After having two boys, I was thrilled to have a girl. Throughout my pregnancy, people reminded me to read Surah Yusuf lest I have an ugly child. Not to argue its merit, but I had always found this advice to be off-putting. It would be accompanied by an encouraging smile, which made me feel like my husband and I were ogres and that between the two of us only Surah Yusuf could save our poor child.
I have a confession, I rarely read Surah Yusuf while pregnant. Beauty was never a huge priority for me. I was more concerned with making dua’a for my children to make it to Janna by being positive change makers. I made dua’a for their happiness and for their health. So, it came as a shock to me that I was terrified to first see my daughter. There it was in my head and I couldn’t shake it…
‘What if people think my daughter isn’t pretty? Man, I should have read Surah Yusuf’
But what does ugly mean? When I was young I asked someone close to me whether I was beautiful and she told me that my features were pretty. As I grew older, I began to recognize the nuances of that answer for a South Asian girl – having beautiful ‘features’ meant that I was almost pretty. I later understood, as people became direct with their comments, that I was a shade of brown too dark to officially be pretty. And now, with my little girl, I am hearing similar comments and they all revolve around equating beauty to the color of her skin.
It’s called shadeism: discrimination based on skin tone within the same race. Big business is capitalizing on it. According to AC Nielson, sales for skin-whitening cosmetic products in India were $432 million dollars in 2009. Recognizable companies such as Unilever and L’Oréal sell these products. Clearly a lot of people want to be the ‘fairest of them all’.
Being more fair will not make our kids more intelligent, respectful, honest, pious, and kind: the traits that matter in the grand scheme of things. Those are the things that matter in front of Allah (swt). I appreciate the advice regarding Surah Yusuf, but what I really want is a Surah I can read, or better yet, those people can read, to change the widespread perception of beauty.

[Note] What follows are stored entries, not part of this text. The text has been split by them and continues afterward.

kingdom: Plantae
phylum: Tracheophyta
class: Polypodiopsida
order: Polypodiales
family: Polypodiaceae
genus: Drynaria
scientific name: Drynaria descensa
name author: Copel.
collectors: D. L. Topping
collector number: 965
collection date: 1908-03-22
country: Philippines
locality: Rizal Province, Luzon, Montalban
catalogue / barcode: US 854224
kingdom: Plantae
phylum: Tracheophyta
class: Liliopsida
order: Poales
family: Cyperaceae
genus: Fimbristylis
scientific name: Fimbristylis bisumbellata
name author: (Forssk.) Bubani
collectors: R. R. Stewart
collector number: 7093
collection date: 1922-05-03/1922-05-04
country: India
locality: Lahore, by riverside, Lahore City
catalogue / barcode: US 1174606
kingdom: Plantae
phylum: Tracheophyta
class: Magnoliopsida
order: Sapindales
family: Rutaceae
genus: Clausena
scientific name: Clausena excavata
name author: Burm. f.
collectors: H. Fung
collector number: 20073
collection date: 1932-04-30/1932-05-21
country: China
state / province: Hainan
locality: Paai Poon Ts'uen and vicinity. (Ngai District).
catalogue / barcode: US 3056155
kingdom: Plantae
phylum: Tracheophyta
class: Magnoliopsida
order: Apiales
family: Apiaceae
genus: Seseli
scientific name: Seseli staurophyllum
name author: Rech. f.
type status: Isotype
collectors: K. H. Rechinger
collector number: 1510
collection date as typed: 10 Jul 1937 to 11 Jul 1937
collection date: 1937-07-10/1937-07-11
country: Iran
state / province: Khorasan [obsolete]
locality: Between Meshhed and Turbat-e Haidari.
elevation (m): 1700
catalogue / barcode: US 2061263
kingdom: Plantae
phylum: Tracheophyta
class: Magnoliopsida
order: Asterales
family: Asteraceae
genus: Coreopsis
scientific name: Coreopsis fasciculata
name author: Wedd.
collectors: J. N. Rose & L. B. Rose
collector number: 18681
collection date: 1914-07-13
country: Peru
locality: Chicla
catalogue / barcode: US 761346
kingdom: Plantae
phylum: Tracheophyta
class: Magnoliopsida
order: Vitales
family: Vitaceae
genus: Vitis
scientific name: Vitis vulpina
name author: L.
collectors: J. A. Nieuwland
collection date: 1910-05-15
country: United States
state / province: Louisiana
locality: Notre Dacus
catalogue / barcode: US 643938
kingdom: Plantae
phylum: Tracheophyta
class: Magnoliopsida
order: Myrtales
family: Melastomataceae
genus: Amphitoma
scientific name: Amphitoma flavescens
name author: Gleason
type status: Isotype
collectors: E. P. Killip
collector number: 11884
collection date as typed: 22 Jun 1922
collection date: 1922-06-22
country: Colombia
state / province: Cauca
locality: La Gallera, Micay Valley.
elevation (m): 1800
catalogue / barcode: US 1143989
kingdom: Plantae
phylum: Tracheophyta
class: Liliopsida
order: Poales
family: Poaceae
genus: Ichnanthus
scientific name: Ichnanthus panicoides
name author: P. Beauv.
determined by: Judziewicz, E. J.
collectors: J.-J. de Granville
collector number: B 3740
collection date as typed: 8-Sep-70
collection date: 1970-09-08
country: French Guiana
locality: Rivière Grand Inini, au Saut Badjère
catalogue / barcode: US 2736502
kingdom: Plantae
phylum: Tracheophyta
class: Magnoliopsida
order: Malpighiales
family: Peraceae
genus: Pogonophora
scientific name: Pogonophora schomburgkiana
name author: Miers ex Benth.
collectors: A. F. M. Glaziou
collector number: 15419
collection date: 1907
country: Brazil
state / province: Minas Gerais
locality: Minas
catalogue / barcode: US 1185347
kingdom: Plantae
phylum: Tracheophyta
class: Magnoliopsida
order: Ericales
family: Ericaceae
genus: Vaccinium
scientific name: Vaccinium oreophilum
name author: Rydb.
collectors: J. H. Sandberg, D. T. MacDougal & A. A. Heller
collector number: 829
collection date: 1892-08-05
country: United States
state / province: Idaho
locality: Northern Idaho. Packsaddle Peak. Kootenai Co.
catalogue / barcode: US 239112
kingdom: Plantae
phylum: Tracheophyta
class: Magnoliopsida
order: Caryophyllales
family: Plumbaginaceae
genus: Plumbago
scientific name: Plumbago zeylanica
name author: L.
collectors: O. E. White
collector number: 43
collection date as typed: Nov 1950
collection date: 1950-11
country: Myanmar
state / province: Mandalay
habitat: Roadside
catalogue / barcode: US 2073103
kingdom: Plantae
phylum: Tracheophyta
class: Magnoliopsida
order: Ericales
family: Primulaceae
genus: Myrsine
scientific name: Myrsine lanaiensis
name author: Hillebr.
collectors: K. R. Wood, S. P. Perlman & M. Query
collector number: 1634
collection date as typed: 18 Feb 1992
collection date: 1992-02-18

Although I would love to start challenging people who make comments about my baby, it’s not always easy, especially when some of these comments come from people I love, respect or am worried about offending. What I can control is ensuring that I don’t perpetuate this mentality.
This experience has helped me check myself. I now recognize that I have my own color biases deep down and they rear their ugly head when I am the most vulnerable. I must challenge my internal narrative about color, particularly when I find myself caring about other people’s perceptions of my daughter’s beauty.
No doubt Allah is Al-Musawwir, ‘the form-giver’. The Quran addresses the beauty of each human being with the verse, “He formed you and made your forms beautiful” (40:64) and Allah tells us that He formed people “in the most beautiful stature” (95:4). In the eyes of Allah then, all his creations are beautiful. I hope to build my children’s self-esteem so that they can appreciate who they are as they are because Allah deems them beautiful. It would be foolish for us to think our notion of beautiful is better than His.